■ Requirement ■
Copy the data as given. No line may be skipped.

• • • •

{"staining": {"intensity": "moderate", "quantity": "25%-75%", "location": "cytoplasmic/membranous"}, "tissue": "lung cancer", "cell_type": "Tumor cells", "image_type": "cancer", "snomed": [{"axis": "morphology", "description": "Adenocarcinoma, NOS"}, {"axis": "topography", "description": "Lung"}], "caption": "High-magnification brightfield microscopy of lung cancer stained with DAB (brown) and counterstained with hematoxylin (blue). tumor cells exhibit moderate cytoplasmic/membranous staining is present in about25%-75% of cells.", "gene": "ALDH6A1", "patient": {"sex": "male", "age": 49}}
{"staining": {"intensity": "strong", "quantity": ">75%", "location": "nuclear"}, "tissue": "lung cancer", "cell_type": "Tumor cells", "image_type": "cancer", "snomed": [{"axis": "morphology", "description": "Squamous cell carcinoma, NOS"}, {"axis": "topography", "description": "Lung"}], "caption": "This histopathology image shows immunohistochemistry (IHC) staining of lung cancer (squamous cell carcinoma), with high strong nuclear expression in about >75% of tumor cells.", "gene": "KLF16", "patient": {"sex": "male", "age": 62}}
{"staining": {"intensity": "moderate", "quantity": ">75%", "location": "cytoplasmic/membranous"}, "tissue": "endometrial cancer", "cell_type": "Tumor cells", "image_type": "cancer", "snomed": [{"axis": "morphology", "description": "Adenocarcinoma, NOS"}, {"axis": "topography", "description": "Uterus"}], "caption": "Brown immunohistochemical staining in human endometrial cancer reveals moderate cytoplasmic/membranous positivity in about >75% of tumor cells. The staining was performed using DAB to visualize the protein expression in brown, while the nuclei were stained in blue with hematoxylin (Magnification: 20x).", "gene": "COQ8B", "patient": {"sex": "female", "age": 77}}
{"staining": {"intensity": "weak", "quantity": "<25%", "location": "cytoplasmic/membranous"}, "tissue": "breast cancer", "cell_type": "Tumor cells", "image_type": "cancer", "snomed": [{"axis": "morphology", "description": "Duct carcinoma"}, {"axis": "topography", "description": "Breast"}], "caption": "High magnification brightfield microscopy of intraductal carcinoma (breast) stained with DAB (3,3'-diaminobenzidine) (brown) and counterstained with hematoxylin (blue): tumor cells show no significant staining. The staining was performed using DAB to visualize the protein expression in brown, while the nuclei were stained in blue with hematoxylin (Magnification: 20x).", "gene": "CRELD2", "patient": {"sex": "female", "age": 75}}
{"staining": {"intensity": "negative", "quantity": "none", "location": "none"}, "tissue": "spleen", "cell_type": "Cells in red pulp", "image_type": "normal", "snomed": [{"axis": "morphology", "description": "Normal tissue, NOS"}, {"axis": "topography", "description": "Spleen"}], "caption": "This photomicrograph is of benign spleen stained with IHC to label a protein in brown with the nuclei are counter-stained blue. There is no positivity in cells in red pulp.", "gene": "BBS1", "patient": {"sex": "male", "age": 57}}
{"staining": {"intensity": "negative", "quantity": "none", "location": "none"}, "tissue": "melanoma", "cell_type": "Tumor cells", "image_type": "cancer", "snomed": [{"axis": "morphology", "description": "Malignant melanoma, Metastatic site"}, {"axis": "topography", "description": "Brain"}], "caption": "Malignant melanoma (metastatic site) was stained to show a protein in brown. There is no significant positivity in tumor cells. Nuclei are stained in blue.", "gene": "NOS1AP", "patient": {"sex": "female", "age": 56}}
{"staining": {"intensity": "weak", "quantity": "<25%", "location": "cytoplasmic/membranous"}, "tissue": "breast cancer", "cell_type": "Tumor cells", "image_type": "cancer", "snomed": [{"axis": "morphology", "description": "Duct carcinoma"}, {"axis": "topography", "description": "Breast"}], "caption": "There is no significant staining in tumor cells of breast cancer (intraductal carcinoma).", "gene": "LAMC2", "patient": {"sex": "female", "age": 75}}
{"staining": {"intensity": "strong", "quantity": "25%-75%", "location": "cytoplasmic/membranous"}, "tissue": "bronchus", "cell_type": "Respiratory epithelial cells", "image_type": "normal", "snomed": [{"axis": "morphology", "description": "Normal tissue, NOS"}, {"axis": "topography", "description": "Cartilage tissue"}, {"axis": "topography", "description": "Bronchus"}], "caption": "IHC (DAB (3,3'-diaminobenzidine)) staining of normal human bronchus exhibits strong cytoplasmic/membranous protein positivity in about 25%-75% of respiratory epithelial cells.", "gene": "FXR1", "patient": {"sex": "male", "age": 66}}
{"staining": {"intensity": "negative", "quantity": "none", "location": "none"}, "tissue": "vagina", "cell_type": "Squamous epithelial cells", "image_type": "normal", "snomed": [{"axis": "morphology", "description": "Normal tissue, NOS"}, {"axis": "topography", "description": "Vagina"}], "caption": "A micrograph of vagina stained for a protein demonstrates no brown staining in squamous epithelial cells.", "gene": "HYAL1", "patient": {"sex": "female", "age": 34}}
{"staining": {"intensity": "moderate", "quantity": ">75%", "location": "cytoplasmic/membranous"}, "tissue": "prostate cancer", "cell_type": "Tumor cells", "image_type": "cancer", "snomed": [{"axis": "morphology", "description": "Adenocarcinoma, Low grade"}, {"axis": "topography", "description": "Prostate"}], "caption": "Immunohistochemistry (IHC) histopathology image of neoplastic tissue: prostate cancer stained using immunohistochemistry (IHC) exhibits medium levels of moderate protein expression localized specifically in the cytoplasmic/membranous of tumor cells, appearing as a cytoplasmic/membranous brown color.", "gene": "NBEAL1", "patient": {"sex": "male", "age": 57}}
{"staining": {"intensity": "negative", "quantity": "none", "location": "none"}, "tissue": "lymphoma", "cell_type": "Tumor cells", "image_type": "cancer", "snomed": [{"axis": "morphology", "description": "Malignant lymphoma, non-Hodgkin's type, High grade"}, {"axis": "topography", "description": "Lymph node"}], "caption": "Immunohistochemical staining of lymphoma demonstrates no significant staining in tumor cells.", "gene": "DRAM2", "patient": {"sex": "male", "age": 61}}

• • • •

■ Result ■
{"staining": {"intensity": "moderate", "quantity": "25%-75%", "location": "cytoplasmic/membranous"}, "tissue": "lung cancer", "cell_type": "Tumor cells", "image_type": "cancer", "snomed": [{"axis": "morphology", "description": "Adenocarcinoma, NOS"}, {"axis": "topography", "description": "Lung"}], "caption": "High-magnification brightfield microscopy of lung cancer stained with DAB (brown) and counterstained with hematoxylin (blue). tumor cells exhibit moderate cytoplasmic/membranous staining is present in about25%-75% of cells.", "gene": "ALDH6A1", "patient": {"sex": "male", "age": 49}}
{"staining": {"intensity": "strong", "quantity": ">75%", "location": "nuclear"}, "tissue": "lung cancer", "cell_type": "Tumor cells", "image_type": "cancer", "snomed": [{"axis": "morphology", "description": "Squamous cell carcinoma, NOS"}, {"axis": "topography", "description": "Lung"}], "caption": "This histopathology image shows immunohistochemistry (IHC) staining of lung cancer (squamous cell carcinoma), with high strong nuclear expression in about >75% of tumor cells.", "gene": "KLF16", "patient": {"sex": "male", "age": 62}}
{"staining": {"intensity": "moderate", "quantity": ">75%", "location": "cytoplasmic/membranous"}, "tissue": "endometrial cancer", "cell_type": "Tumor cells", "image_type": "cancer", "snomed": [{"axis": "morphology", "description": "Adenocarcinoma, NOS"}, {"axis": "topography", "description": "Uterus"}], "caption": "Brown immunohistochemical staining in human endometrial cancer reveals moderate cytoplasmic/membranous positivity in about >75% of tumor cells. The staining was performed using DAB to visualize the protein expression in brown, while the nuclei were stained in blue with hematoxylin (Magnification: 20x).", "gene": "COQ8B", "patient": {"sex": "female", "age": 77}}
{"staining": {"intensity": "weak", "quantity": "<25%", "location": "cytoplasmic/membranous"}, "tissue": "breast cancer", "cell_type": "Tumor cells", "image_type": "cancer", "snomed": [{"axis": "morphology", "description": "Duct carcinoma"}, {"axis": "topography", "description": "Breast"}], "caption": "High magnification brightfield microscopy of intraductal carcinoma (breast) stained with DAB (3,3'-diaminobenzidine) (brown) and counterstained with hematoxylin (blue): tumor cells show no significant staining. The staining was performed using DAB to visualize the protein expression in brown, while the nuclei were stained in blue with hematoxylin (Magnification: 20x).", "gene": "CRELD2", "patient": {"sex": "female", "age": 75}}
{"staining": {"intensity": "negative", "quantity": "none", "location": "none"}, "tissue": "spleen", "cell_type": "Cells in red pulp", "image_type": "normal", "snomed": [{"axis": "morphology", "description": "Normal tissue, NOS"}, {"axis": "topography", "description": "Spleen"}], "caption": "This photomicrograph is of benign spleen stained with IHC to label a protein in brown with the nuclei are counter-stained blue. There is no positivity in cells in red pulp.", "gene": "BBS1", "patient": {"sex": "male", "age": 57}}
{"staining": {"intensity": "negative", "quantity": "none", "location": "none"}, "tissue": "melanoma", "cell_type": "Tumor cells", "image_type": "cancer", "snomed": [{"axis": "morphology", "description": "Malignant melanoma, Metastatic site"}, {"axis": "topography", "description": "Brain"}], "caption": "Malignant melanoma (metastatic site) was stained to show a protein in brown. There is no significant positivity in tumor cells. Nuclei are stained in blue.", "gene": "NOS1AP", "patient": {"sex": "female", "age": 56}}
{"staining": {"intensity": "weak", "quantity": "<25%", "location": "cytoplasmic/membranous"}, "tissue": "breast cancer", "cell_type": "Tumor cells", "image_type": "cancer", "snomed": [{"axis": "morphology", "description": "Duct carcinoma"}, {"axis": "topography", "description": "Breast"}], "caption": "There is no significant staining in tumor cells of breast cancer (intraductal carcinoma).", "gene": "LAMC2", "patient": {"sex": "female", "age": 75}}
{"staining": {"intensity": "strong", "quantity": "25%-75%", "location": "cytoplasmic/membranous"}, "tissue": "bronchus", "cell_type": "Respiratory epithelial cells", "image_type": "normal", "snomed": [{"axis": "morphology", "description": "Normal tissue, NOS"}, {"axis": "topography", "description": "Cartilage tissue"}, {"axis": "topography", "description": "Bronchus"}], "caption": "IHC (DAB (3,3'-diaminobenzidine)) staining of normal human bronchus exhibits strong cytoplasmic/membranous protein positivity in about 25%-75% of respiratory epithelial cells.", "gene": "FXR1", "patient": {"sex": "male", "age": 66}}
{"staining": {"intensity": "negative", "quantity": "none", "location": "none"}, "tissue": "vagina", "cell_type": "Squamous epithelial cells", "image_type": "normal", "snomed": [{"axis": "morphology", "description": "Normal tissue, NOS"}, {"axis": "topography", "description": "Vagina"}], "caption": "A micrograph of vagina stained for a protein demonstrates no brown staining in squamous epithelial cells.", "gene": "HYAL1", "patient": {"sex": "female", "age": 34}}
{"staining": {"intensity": "moderate", "quantity": ">75%", "location": "cytoplasmic/membranous"}, "tissue": "prostate cancer", "cell_type": "Tumor cells", "image_type": "cancer", "snomed": [{"axis": "morphology", "description": "Adenocarcinoma, Low grade"}, {"axis": "topography", "description": "Prostate"}], "caption": "Immunohistochemistry (IHC) histopathology image of neoplastic tissue: prostate cancer stained using immunohistochemistry (IHC) exhibits medium levels of moderate protein expression localized specifically in the cytoplasmic/membranous of tumor cells, appearing as a cytoplasmic/membranous brown color.", "gene": "NBEAL1", "patient": {"sex": "male", "age": 57}}
{"staining": {"intensity": "negative", "quantity": "none", "location": "none"}, "tissue": "lymphoma", "cell_type": "Tumor cells", "image_type": "cancer", "snomed": [{"axis": "morphology", "description": "Malignant lymphoma, non-Hodgkin's type, High grade"}, {"axis": "topography", "description": "Lymph node"}], "caption": "Immunohistochemical staining of lymphoma demonstrates no significant staining in tumor cells.", "gene": "DRAM2", "patient": {"sex": "male", "age": 61}}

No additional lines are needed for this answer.